TESTO DELL'ESERCIZIO:

┌──

Le colpevoli lacrime del premier Siniora

Leggo su La Repubblica una corrispondenza da Beirut nella quale una giovane intellettuale libanese, Lina Khoury, dà conto della tragedia che sta vivendo il suo Paese. La Khoury assiste, con uno stupore doloroso, alle rovine che crescono attorno a lei, chiede notizie di amici e parenti che hanno tentato la via della fuga, chi in Europa, chi in altre zone del Paese ritenute più sicure. Nella corrispondenza che sto leggendo, Lina Khoury si commuove dinanzi alla televisione allo spettacolo del primo ministro Siniora che piange, dinanzi ai capi arabi accorsi a Beirut, per le sciagure che hanno travolto il suo Paese.
In verità, mentre capisco il dolore della giovane Khoury, non posso non interrogarmi sul pianto di Siniora, esponente di un ceto politico che nel dramma del suo Paese ha avuto ed ha responsabilità pesanti.
Siniora si installò alla testa del governo di Beirut a conclusione della «rivoluzione dei cedri» seguita all'assassinio del suo predecessore, Hariri, fatto uccidere dai siriani. Ma di quella rivoluzione, egli rappresentò il rovesciamento. I siriani furono costretti, sotto il peso della indignazione che percorse il Libano e il mondo per l'assassinio di Hariri, a ritirare le truppe d'occupazione. E l'evento venne salutato come una vittoria della democrazia, e della «rivoluzione dei cedri».
Purtroppo per il Libano, il sollievo fu di breve durata. Perché al posto dei siriani il controllo militare del Paese finì nelle mani degli Hezbollah, il movimento dei fanatici religiosi che, oltre a fruire dell'appoggio di Damasco, si giovarono di quello, più potente e feroce, degli ayatollah di Teheran, dai quali i «guerrieri di Dio» ottengono legittimazione politica, finanziamenti, istruzione militare, soprattutto quei missili che cadono sulle città e i villaggi della Galilea. Ed è contro questo pericolo mortale, che mette a rischio l'esistenza di Israele, che le truppe di Gerusalemme sono intervenute nel Libano.

└──

VOCI FORNITE:
┌──

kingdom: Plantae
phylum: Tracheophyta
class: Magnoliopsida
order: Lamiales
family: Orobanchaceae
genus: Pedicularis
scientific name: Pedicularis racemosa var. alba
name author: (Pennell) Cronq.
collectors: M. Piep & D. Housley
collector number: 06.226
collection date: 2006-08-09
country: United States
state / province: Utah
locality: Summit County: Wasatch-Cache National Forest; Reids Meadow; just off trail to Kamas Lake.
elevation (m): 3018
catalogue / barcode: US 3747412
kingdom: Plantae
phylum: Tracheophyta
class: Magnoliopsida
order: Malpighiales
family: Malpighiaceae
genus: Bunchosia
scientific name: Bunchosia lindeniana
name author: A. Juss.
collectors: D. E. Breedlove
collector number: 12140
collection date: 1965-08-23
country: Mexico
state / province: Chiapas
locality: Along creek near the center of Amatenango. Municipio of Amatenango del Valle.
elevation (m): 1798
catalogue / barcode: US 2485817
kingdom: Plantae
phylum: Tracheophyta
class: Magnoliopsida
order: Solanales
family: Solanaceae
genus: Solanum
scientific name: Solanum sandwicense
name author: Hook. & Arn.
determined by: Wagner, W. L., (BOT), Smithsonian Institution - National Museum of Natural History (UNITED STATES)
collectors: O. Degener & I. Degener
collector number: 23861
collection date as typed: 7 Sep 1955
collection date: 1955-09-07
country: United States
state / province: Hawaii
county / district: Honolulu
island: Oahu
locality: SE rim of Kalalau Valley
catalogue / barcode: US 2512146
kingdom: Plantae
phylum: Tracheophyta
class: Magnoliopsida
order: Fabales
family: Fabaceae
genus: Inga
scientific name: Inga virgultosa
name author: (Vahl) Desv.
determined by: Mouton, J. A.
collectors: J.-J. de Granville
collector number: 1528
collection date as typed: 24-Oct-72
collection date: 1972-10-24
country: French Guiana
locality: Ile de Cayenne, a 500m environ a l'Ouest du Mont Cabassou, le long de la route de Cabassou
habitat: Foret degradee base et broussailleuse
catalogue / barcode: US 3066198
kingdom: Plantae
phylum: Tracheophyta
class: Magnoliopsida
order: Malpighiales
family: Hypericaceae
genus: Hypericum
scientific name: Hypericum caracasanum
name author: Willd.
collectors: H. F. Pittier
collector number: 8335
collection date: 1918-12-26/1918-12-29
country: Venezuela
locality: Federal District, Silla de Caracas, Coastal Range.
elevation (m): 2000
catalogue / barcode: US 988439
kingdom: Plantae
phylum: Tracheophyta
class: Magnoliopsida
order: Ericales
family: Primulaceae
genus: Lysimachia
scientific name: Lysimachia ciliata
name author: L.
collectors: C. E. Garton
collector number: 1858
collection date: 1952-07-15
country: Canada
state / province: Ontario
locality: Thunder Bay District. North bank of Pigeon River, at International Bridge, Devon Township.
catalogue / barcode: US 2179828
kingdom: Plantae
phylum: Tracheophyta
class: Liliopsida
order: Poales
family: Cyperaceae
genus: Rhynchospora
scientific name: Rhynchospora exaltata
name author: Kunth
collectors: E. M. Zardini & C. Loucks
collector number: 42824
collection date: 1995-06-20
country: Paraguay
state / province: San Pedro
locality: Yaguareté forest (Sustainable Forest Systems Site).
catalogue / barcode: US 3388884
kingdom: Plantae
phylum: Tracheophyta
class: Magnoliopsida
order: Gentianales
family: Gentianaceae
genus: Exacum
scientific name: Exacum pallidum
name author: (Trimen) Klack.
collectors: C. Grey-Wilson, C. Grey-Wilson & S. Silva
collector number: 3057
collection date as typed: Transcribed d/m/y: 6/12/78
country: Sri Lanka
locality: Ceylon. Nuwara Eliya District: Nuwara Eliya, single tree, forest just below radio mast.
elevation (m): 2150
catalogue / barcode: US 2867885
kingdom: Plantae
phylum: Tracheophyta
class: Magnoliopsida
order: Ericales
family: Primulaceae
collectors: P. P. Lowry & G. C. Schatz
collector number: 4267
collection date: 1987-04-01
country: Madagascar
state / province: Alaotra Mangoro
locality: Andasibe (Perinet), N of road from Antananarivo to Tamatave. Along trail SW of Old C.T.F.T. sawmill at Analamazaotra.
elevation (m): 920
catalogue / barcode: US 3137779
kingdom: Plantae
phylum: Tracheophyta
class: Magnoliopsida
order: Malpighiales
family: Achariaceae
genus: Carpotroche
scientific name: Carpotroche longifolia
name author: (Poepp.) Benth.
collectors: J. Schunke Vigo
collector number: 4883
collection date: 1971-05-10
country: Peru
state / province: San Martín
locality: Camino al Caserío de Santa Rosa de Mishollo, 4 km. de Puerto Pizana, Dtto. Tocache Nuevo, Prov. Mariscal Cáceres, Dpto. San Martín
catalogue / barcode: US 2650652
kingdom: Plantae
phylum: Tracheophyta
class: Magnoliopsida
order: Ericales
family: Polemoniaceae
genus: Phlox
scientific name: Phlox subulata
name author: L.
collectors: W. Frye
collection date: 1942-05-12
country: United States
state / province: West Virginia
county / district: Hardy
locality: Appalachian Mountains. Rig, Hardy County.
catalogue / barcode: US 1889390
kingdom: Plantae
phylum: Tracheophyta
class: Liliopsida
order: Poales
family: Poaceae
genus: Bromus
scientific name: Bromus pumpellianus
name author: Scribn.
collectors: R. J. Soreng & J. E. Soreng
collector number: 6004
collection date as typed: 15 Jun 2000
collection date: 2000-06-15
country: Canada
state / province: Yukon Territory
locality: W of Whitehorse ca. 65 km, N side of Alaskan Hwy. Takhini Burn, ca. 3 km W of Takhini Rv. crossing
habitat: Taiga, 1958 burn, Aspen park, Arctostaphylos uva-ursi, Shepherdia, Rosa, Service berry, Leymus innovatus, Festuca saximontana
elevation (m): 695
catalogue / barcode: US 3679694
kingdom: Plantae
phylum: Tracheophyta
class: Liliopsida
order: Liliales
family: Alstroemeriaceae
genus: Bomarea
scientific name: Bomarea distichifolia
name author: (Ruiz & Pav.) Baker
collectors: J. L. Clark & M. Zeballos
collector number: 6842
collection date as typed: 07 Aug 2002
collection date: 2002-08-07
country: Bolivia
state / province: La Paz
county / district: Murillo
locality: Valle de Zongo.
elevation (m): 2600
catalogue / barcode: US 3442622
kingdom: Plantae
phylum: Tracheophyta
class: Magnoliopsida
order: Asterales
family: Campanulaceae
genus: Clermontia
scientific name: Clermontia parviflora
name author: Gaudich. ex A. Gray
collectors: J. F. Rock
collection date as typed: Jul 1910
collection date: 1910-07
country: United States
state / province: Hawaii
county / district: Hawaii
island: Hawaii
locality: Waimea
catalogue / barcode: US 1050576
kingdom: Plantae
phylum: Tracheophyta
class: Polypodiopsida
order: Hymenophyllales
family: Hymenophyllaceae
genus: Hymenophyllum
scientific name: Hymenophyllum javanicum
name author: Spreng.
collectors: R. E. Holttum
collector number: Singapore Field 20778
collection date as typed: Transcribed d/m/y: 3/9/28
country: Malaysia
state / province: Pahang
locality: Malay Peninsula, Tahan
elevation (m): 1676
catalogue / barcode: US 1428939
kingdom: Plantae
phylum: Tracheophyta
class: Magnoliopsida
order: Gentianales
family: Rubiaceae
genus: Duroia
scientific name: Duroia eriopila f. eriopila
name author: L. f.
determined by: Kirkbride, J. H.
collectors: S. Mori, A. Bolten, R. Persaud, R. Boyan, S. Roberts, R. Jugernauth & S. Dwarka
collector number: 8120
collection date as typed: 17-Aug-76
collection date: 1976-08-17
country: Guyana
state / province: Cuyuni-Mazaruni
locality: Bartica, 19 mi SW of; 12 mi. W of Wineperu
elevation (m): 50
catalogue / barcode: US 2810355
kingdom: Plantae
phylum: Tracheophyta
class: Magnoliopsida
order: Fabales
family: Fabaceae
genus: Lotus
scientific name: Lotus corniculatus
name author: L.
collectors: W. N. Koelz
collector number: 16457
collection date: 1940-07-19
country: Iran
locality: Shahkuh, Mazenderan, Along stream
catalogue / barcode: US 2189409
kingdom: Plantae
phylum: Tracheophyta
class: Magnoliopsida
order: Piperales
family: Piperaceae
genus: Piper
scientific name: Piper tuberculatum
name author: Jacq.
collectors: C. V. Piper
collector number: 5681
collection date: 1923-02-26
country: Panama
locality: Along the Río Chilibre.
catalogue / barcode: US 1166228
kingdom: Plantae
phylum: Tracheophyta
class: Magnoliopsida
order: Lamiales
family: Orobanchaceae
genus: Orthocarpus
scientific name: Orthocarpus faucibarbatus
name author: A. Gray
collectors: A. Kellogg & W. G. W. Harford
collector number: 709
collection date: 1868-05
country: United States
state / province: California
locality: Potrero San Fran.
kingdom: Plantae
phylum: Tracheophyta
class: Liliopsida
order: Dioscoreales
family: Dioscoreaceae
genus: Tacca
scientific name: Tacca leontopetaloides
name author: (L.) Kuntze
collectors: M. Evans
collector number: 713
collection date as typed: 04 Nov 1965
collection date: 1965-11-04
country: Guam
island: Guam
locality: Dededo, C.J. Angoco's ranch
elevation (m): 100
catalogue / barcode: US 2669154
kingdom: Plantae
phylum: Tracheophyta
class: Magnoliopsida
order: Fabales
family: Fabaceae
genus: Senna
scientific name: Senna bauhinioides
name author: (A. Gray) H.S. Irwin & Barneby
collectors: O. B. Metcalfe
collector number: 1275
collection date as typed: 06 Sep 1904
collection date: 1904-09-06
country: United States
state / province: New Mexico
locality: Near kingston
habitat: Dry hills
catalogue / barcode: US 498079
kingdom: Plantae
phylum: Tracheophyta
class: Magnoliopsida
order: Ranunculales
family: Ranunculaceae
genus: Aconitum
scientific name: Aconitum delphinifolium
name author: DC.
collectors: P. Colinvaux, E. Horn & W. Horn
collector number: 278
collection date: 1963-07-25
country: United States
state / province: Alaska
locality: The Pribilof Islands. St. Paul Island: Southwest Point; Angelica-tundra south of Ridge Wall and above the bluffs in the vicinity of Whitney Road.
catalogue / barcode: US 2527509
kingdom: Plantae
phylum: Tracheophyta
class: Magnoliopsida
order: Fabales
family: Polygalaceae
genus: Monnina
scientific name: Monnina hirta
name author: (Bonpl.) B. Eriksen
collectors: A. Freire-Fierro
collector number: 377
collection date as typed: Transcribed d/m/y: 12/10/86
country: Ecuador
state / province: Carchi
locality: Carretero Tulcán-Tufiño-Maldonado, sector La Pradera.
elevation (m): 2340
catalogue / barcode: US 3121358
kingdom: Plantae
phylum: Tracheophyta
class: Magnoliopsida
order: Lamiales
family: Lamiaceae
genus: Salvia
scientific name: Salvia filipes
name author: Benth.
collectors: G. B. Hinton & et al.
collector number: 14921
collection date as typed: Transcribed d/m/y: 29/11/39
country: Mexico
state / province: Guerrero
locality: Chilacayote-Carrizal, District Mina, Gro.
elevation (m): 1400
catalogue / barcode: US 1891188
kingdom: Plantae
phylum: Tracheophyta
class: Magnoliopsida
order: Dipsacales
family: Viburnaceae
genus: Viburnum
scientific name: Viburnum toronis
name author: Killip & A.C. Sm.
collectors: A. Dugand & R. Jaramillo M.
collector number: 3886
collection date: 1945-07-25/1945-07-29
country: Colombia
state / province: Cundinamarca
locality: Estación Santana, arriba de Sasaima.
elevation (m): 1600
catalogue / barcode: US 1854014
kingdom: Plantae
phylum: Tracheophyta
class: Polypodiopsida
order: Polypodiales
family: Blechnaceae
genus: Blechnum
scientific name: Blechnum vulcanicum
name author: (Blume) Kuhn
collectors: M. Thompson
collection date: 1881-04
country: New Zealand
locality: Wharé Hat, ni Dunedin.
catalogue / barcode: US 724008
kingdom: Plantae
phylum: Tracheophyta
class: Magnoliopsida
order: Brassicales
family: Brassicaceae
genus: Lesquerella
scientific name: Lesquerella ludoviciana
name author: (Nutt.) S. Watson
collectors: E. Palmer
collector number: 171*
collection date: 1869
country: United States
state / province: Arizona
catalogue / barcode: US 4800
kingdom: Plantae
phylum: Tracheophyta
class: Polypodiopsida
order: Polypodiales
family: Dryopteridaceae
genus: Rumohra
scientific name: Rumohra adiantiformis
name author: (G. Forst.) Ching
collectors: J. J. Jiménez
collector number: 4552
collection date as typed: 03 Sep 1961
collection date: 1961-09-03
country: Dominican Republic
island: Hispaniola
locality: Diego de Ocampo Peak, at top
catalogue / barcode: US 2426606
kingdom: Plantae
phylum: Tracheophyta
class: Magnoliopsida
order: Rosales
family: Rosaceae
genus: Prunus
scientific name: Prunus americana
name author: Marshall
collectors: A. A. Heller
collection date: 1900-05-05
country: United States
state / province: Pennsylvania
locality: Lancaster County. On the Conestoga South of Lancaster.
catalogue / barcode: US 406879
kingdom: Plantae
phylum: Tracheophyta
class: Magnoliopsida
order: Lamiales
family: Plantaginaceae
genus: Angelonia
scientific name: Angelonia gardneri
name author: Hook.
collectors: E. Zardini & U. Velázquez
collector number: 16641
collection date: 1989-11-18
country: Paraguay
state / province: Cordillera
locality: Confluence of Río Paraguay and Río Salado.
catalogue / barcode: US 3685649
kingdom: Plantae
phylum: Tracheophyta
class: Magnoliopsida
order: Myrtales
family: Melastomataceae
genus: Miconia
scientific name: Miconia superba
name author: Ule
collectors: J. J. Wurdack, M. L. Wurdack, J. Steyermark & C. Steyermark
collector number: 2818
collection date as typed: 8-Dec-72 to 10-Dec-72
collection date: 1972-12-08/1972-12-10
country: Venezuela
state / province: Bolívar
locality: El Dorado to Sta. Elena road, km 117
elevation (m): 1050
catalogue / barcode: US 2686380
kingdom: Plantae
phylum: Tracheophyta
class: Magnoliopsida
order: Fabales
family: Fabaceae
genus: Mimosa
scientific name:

└──

COMPITI ED ESERCIZI:
a - Ricopia parola per parola tutta la parte dell'articolo su Siniora che va da "Leggo su La" giù fino a "ha responsabilità pesanti.".
b - Per favore, prosegui l'articolo su Siniora dal punto in cui si ferma.

RISPOSTE:
a -
Leggo su La Repubblica una corrispondenza da Beirut nella quale una giovane intellettuale libanese, Lina Khoury, dà conto della tragedia che sta vivendo il suo Paese. La Khoury assiste, con uno stupore doloroso, alle rovine che crescono attorno a lei, chiede notizie di amici e parenti che hanno tentato la via della fuga, chi in Europa, chi in altre zone del Paese ritenute più sicure. Nella corrispondenza che sto leggendo, Lina Khoury si commuove dinanzi alla televisione allo spettacolo del primo ministro Siniora che piange, dinanzi ai capi arabi accorsi a Beirut, per le sciagure che hanno travolto il suo Paese.
In verità, mentre capisco il dolore della giovane Khoury, non posso non interrogarmi sul pianto di Siniora, esponente di un ceto politico che nel dramma del suo Paese ha avuto ed ha responsabilità pesanti.

b -
Abbiamo seguito, nella conferenza di pace di qualche settimana fa a Roma, la perorazione delle ragioni del Libano fatta da Siniora. Il quale si limitò per l'occasione a nominare gli Hezbollah una sola volta, e lo fece per definirli i difensori dell'integrità del Libano. Siniora, cioè, aveva trasformato la milizia armata che aveva occupato il Libano per conto dei suoi potenti vicini in difensori di questo disgraziato Paese.
Questo può essere lo stato di fatto che Siniora si è trovato a rappresentare, ma è anche il segno della responsabilità tremenda che si è assunta. Dopo la partenza dei siriani, i libanesi furono chiamati alle urne, fra gli eletti ci furono una dozzina di esponenti Hezbollah e Siniora ne chiamò un paio a far parte del governo.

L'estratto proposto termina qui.